Publié le Dimanche 26 avril 2015 à 07h38.

Retour sur « l’affaire Mégret »

Bruno Mégret, né en 1949, est aujourd’hui retiré de la vie politique active...

Jeune ingénieur multi-­diplômé – Polytechnique, Berkeley –, il s’était « engagé en politique » à travers des cercles intellectuels ultra-élitistes, qui revendiquaient le qualificatif de « Nouvelle Droite ». Ce fut d’abord le « Club de l’Horloge », issu du GRECE d’Alain de Benoist, avec lequel il partage certains fondamentaux idéologiques. Mais à la différence du GRECE, le Club de l’Horloge entend militer en descendant dans l’arène de la realpolitik. C’est ainsi que Bruno Mégret se retrouve membre de la direction du RPR, à partir de 1979 – parrainé par Charles Pasqua – et candidat aux législatives de 1981. Mais après la défaite de la droite contre François Mitterrand, il cherchera d’autres horizons politiques, et intégrera le FN en 1985, FN dont il deviendra rapidement l’idéologue en chef.

La « vieille garde » du FN qui entoure alors Jean-Marie Le Pen (Roger Holeindre, Marie-France Stirbois…) le soupçonne de mollesse idéologique puisqu’il serait un « technocrate ». Rien n’est plus faux que cela : Mégret est entouré de gens au profil idéologique très « radical ». Des individus comme Jean-Yves Le Gallou ou Pierre Vial (qui s’éloignera plus tard vers un néofascisme groupusculaire) sont des idéologues purs et durs. Mais ils considèrent aussi, majoritairement, que les tentatives de minimiser publiquement les crimes du fascisme et du nazisme historiques ne servent à rien, et qu’il faut s’orienter vers « les questions du futur »...

Le népotisme Le Pen

Le fondement de la déchirure est double. D’abord, à partir des législatives de mai-juin 1997, Bruno Mégret avait ouvertement choisi une autre stratégie que celle de Jean-Marie Le Pen. Sur fond de défaite de la droite RPR-UDF, il avait tenté de diviser celle-ci en lui adressant des propositions d’alliance « à l’italienne », pays où les « postfascistes » avaient gouverné une première fois avec Silvio Berlusconi dès 1994. Aux régionales de mars 1998, des alliances implicites mais réelles entre FN et droite furent conclues dans cinq régions, avant d’être cassées au bout de quelques jours à la fois par la direction du RPR mais aussi par Jean-Marie Le Pen...

Le second fondement résidait dans le conflit de pouvoir qui s’était ouvert à partir du moment où, provisoirement inéligible suite à une condamnation pénale par la Cour d’appel de Versailles (1998), Jean-Marie Le Pen avait misé sur la « solution familiale ». Pour le remplacer aux élections européennes de 1999, il avait en effet choisi son épouse Jany – qui disait d’elle-même qu’elle n’avait aucune expérience politique –, causant ainsi la fureur de cadres « méritants » comme Bruno Mégret et d’autres.

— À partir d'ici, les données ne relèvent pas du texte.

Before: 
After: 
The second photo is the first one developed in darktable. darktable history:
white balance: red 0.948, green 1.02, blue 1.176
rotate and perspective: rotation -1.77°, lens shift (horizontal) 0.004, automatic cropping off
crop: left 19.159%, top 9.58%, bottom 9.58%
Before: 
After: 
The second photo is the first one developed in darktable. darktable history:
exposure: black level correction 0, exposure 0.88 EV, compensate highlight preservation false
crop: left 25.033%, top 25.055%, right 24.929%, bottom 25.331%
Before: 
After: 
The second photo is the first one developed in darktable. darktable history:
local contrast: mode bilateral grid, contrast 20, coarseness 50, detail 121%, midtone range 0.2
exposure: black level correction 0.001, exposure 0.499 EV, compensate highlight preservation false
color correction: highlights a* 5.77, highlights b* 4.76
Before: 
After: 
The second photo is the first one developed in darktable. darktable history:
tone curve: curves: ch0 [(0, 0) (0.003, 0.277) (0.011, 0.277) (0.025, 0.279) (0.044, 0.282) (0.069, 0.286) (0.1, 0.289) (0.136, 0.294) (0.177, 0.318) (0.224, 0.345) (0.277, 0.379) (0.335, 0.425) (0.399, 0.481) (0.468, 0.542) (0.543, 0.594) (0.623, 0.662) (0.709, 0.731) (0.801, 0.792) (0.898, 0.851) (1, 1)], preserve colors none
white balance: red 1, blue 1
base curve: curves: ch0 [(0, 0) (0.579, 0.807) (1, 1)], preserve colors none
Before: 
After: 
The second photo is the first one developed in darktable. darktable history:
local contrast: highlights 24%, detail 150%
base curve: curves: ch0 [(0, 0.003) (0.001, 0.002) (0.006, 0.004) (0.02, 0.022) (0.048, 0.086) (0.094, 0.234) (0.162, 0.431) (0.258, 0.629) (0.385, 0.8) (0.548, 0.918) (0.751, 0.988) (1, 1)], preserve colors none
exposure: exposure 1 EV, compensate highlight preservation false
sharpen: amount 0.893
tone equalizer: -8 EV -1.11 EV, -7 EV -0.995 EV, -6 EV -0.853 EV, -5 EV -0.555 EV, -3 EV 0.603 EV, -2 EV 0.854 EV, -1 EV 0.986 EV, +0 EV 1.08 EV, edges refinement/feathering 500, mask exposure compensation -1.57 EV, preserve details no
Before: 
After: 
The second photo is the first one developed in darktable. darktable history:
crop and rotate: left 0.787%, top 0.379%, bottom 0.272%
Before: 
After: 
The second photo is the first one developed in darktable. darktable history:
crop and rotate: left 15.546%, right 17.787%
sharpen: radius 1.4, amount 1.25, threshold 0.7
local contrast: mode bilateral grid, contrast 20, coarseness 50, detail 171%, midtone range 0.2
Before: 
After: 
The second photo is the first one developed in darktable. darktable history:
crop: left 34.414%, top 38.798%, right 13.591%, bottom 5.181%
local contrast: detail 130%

Ces derniers souhaitant une primauté de la structure politique sur la cellule familiale Le Pen. L’exclusion de Bruno Mégret et d’autres dirigeants allait provoquer la crise.

L’«affaire Mégret » se solda par une scission dans laquelle le FN (qui comptait 42 000 adhérentEs à jour de cotisation fin 1998, ce qui correspond à peu près au chiffre réel de fin 2014) perdra environ 15 000 membres. La tentative de Mégret de créer un parti rival, aujourd’hui baptisé MNR (Mouvement national républicain), se soldera néanmoins par un échec.